If a character states, “I’m bored,” the author must know what the character wants instead of the boring condition he’s in and open him up and let him fight for that. Shurtleff uses the word, “fight” because he feels that nothing less than the strongest, most positive goal possible will do.

Authors must make the most active choice possible for every character in every scene. When each character makes the strongest choices of what he is fighting for in every scene, life is being breathed into the story, and keeping readers turning the pages.

So if all your characters are pitching hard for what they’re fighting for in every scene, how do you achieve balance in each scene? Shurtleff says it’s through relationship, through a heightening of the awareness of each character has in life toward other people. Authors need to know each of their character’s perceptions of give and take in a relationship, the character’s consideration for the other characters in each scene, their characters’ sensitivity to their other characters’ reactions to what they’re fighting for and a heightened awareness of how the characters tend to affect each other.

Characters need conflict; it’s what drives drama. Authors don’t create characters in the normal course of their everyday lives. We thrust our characters into the extraordinary, the unknown. Find the maximum conflict for your characters. Look at each character individually in each scene and ask not only what is he fighting for, but also determine who is interfering with your character getting what he’s fighting for. Do battle with her; fight her; woo her; charm her; revile her. Find as many ways as you can for your character to go about getting what he’s fighting for. Each way can spawn new ways, insightful dialogue and other possibilities limited only by the author’s mind.
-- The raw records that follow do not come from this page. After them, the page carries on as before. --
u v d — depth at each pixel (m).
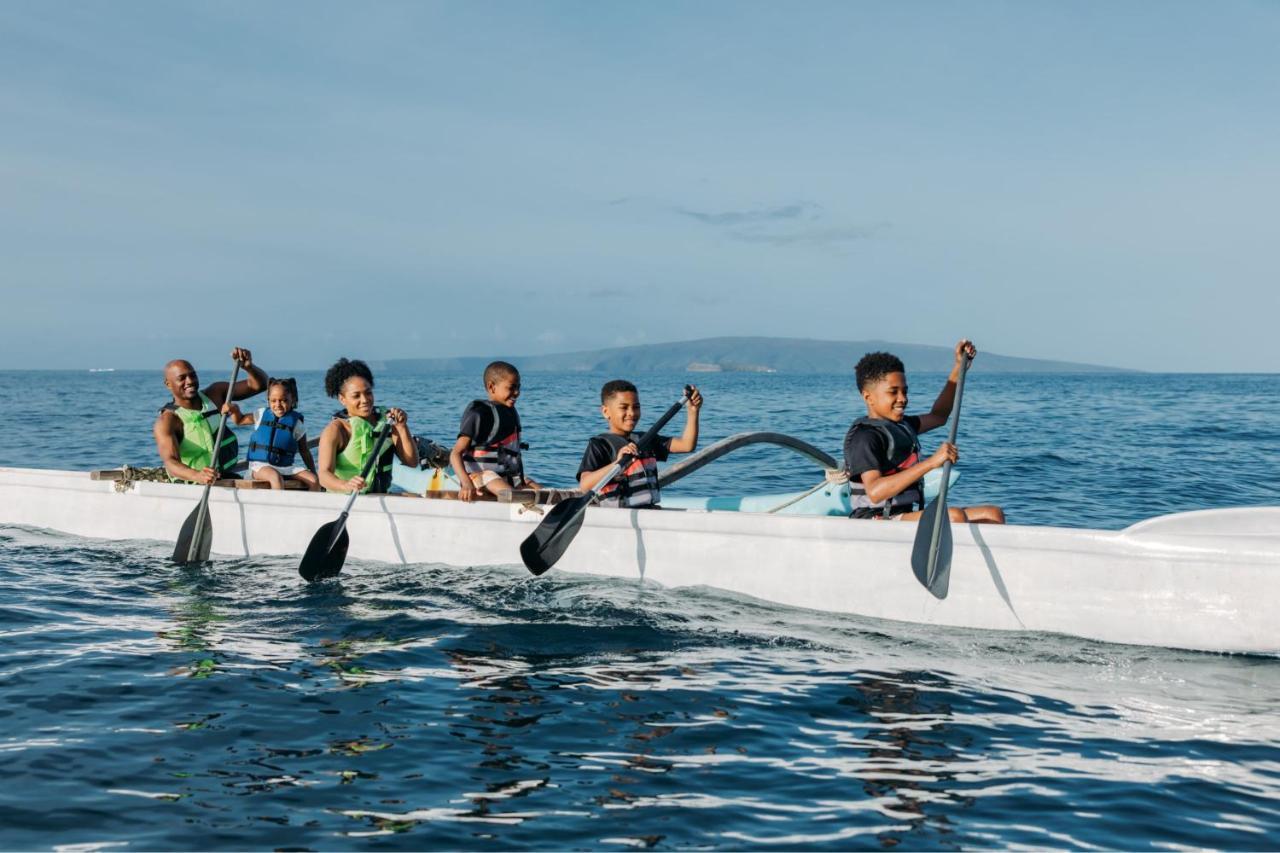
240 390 7.45
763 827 2.78
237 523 6.77
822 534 4.99
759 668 4.20
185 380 7.07
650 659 4.33
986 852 2.64
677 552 5.38
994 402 43.94
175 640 4.62
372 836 2.71
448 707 3.72
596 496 5.48
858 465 4.90
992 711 3.69
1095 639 4.44
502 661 4.30
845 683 4.00
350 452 6.65
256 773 3.11
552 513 5.39
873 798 2.96
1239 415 30.44
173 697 3.80
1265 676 4.02
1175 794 2.99
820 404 41.91
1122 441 18.56
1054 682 4.00
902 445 4.96
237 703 3.74
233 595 5.55
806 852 2.64
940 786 3.04
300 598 5.47
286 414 7.30
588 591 5.50
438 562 6.05
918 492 5.10
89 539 7.32
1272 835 2.72
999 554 4.62
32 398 45.66
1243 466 13.95
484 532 5.88
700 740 3.41
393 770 3.15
The more ways you find, the more interesting your scene.

According to Shurtleff, all of life is a fight. We always want something. What seems like defeat is just another way of fighting. We always want something and are always fighting toward that end, no matter how guised our actions might be. Authors must determine what the basic fight is in every character in every scene. The various ways in which each individual fight is waged is what propels the story forward. Instill each relationship in each scene with what your characters are fighting for.

When it comes to relationships specifically and life in general, fantasy shines head and shoulders above reality. We don’t live for reality, but for the fantasies, the dreams of what might be. It’s the dreams that keep us going, and that’s what authors need to inject into their characters. Romance is everyone’s secret dream. Look how many songs and movies are written about it. Never distrust romance. Nothing could be stronger. Most stories of any genre contain some amount of romance. Look for the opposites. Trust that romance is strong. Tenderness is stronger than screaming. Whenever you have two considerations which seem to cancel each other out, do both. Find the positive in the characters in your scene so you can play off of the opposites and add dimension to your characters. Look at the most you can find in a relationship between characters in your scene.

The bottom line: Don’t settle for anything less than the biggest dream for your character’s future. Fight to make your characters' dreams come true.


Anonymous Anonymous said...

you basically just lifted everything out of his guidepost instead of summarizing it in your own words.